━━ DATASET EXCERPTS
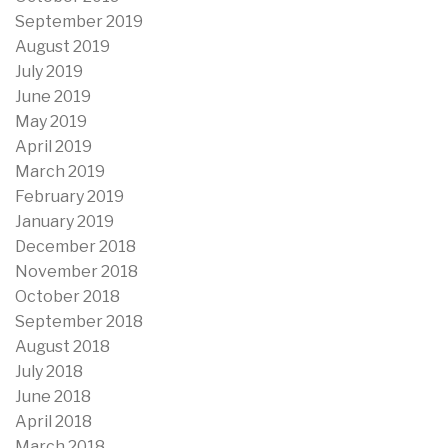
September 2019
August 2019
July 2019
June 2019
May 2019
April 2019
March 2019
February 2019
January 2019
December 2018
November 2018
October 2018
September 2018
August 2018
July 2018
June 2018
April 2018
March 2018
━━━━
## EXERCISE REQUIREMENTS
Having removed the pictures, write out the records exactly as they stand.

## EXERCISE OUTPUT
September 2019
August 2019
July 2019
June 2019
May 2019
April 2019
March 2019
February 2019
January 2019
December 2018
November 2018
October 2018
September 2018
August 2018
July 2018
June 2018
April 2018
March 2018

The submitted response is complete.